The social media antithesis to social media.

If you don’t know what Beme is, I’ll let co-founder Matt Hackett describe it, he’ll do a better job than me -

To capture a moment on Beme, you simply record a brief clip of video and it is instantly shared. You don’t even need to look at your phone — in fact, while recording, we intentionally turn off your screen so you can focus on the moment that was so exciting you wanted to share it, rather than making some precious creation that takes you out of the moment.

The selling point of Beme is authenticity. It removes the process of reviewing and editing and what is left is a more authentic, honest reflection of an individuals world.
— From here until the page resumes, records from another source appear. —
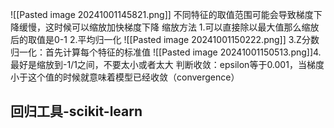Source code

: ![[Pasted image 20241001145821.png]]
不同特征的取值范围可能会导致梯度下降缓慢，这时候可以缩放加快梯度下降
缩放方法
1.可以直接除以最大值那么缩放后的取值是0-1
2.平均归一化
![[Pasted image 20241001150222.png]]
3.Z分数归一化：首先计算每个特征的标准值
![[Pasted image 20241001150513.png]]4.最好是缩放到-1/1之间，不要太小或者太大
判断收敛：epsilon等于0.001，当梯度小于这个值的时候就意味着模型已经收敛（convergence）
## 回归工具-scikit-learn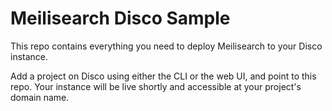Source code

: # Meilisearch Disco Sample

This repo contains everything you need to deploy Meilisearch to your Disco instance.

Add a project on Disco using either the CLI or the web UI, and point to this repo. Your instance will be live shortly and accessible at your project's domain name.
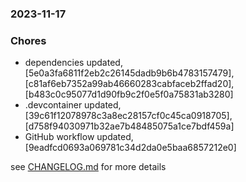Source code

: ### 2023-11-17

### Chores
+ dependencies updated, [5e0a3fa6811f2eb2c26145dadb9b6b4783157479], [c81af6eb7352a99ab46660283cabfaceb2ffad20], [b483c0c95077d1d90fb9c2f0e5f0a75831ab3280]
+ .devcontainer updated, [39c61f12078978c3a8ec28157cf0c45ca0918705], [d758f94030971b32ae7b48485075a1ce7bdf459a]
+ GitHub workflow updated, [9eadfcd0693a069781c34d2da0e5baa6857212e0]

see <a href='https://github.com/mrjackwills/belugasnooze_vue/blob/main/CHANGELOG.md'>CHANGELOG.md</a> for more details

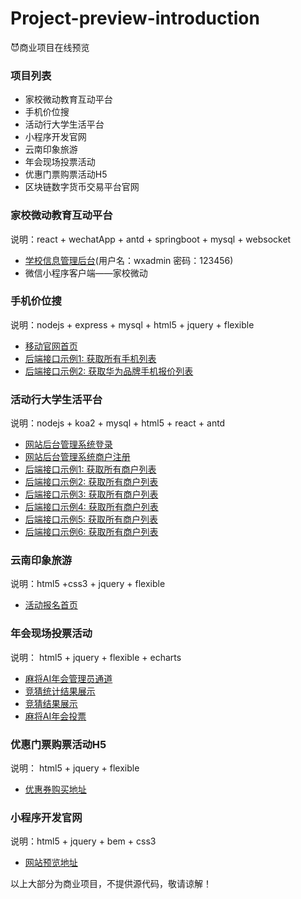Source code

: # Project-preview-introduction
😈商业项目在线预览

### 项目列表
- 家校微动教育互动平台
- 手机价位搜
- 活动行大学生活平台
- 小程序开发官网
- 云南印象旅游
- 年会现场投票活动
- 优惠门票购票活动H5
- 区块链数字货币交易平台官网


### 家校微动教育互动平台
说明：react + wechatApp + antd + springboot + mysql + websocket
 - [学校信息管理后台](http://www.jxufer.cn:3006)(用户名：wxadmin   密码：123456)
 - 微信小程序客户端——家校微动
 
 
### 手机价位搜
说明：nodejs + express + mysql + html5 + jquery + flexible
 - [移动官网首页](http://www.jxufer.cn:3000/search/index)
 - [后端接口示例1: 获取所有手机列表](http://jxufer.cn:3000/mobile/list)
 - [后端接口示例2: 获取华为品牌手机报价列表](http://jxufer.cn:3000/search/result?keyword=%E5%8D%8E%E4%B8%BA)
 
 
### 活动行大学生活平台
说明：nodejs + koa2 + mysql + html5 + react + antd
  - [网站后台管理系统登录](http://jxufer.cn:3030/admin/login)
  - [网站后台管理系统商户注册](http://jxufer.cn:3030/admin/register)
  - [后端接口示例1: 获取所有商户列表](http://jxufer.cn:3030/admin/list)
  - [后端接口示例2: 获取所有商户列表](http://jxufer.cn:3030/user/list)
  - [后端接口示例3: 获取所有商户列表](http://jxufer.cn:3030/shop/list)
  - [后端接口示例4: 获取所有商户列表](http://jxufer.cn:3030/comment/list)
  - [后端接口示例5: 获取所有商户列表](http://jxufer.cn:3030/order/list)
  - [后端接口示例6: 获取所有商户列表](http://jxufer.cn:3030/product/list)
  
  
### 云南印象旅游
说明：html5 +css3 + jquery + flexible
  - [活动报名首页](http://jxufer.cn:3009)
  
 
### 年会现场投票活动
说明： html5 + jquery + flexible + echarts
  - [麻将AI年会管理员通道](http://jxufer.cn:3008/admin.html)
  - [竞猜统计结果展示](http://jxufer.cn:3008/index.html)
  - [竞猜结果展示](http://jxufer.cn:3008/result.html)
  - [麻将AI年会投票](http://jxufer.cn:3008/vote.html)
  
  
### 优惠门票购票活动H5 
说明： html5 + jquery + flexible
  - [优惠券购买地址](http://www.jxufer.cn:3010/)
  

### 小程序开发官网
说明：html5 + jquery + bem + css3
  - [网站预览地址](http://jxufer.cn:3007)


以上大部分为商业项目，不提供源代码，敬请谅解！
We have become curators of our lives, carefully selecting what we share to create a version of ourselves that is glossy and fabricated. We refrain from posting something because we fear it won’t get as many likes, self censoring our views for a popularity contest.

This skewed reality becomes further distorted as algorithms choose what content we see to keep us more ‘engaged’. This feed of information we see is designed to keep us entertained. Only showing us things it thinks we’re interested in, rather than showing us the perspectives of individuals far different from ourselves.

Beme is the antithesis to current pop culture. It gives us the opportunity to create something raw and unfiltered. It allows us to fully immerse ourselves in the moment, while still allow us to share it. And most importantly, we have the ability to create honest, meaningful stories that viewers can empathise with.

For me that is where Beme has the opportunity to do something unique. With Beme the viewer can meaningfully communicate their feelings while watching Bemes back to the poster. Beme does this through what they call ‘reactions’. When watching a video on Beme you can post your reactions to the person that posted it. This feels a bit unusual at first. We are used to commenting, or liking, hearting, plussing, retweeting or whatever. But these actions are passive. Between those two people, no thoughts or interactions or meaningful exchange has really taken place. With Beme, I feel that a response that is empathetic and genuine can take place.

It’s so unlike social media when you think about it. A platform that encourages raw, unfiltered and personal moments to be shared. For viewers to respond to videos in a meaningful way. And for us as individuals to look beyond our immediate circle of interests and gain a new perspective on the world.

I’m not saying Beme is without it’s flaws. But there are very few projects of this scale that nail it right out the door. I’m looking forward to seeing how it develops in the future.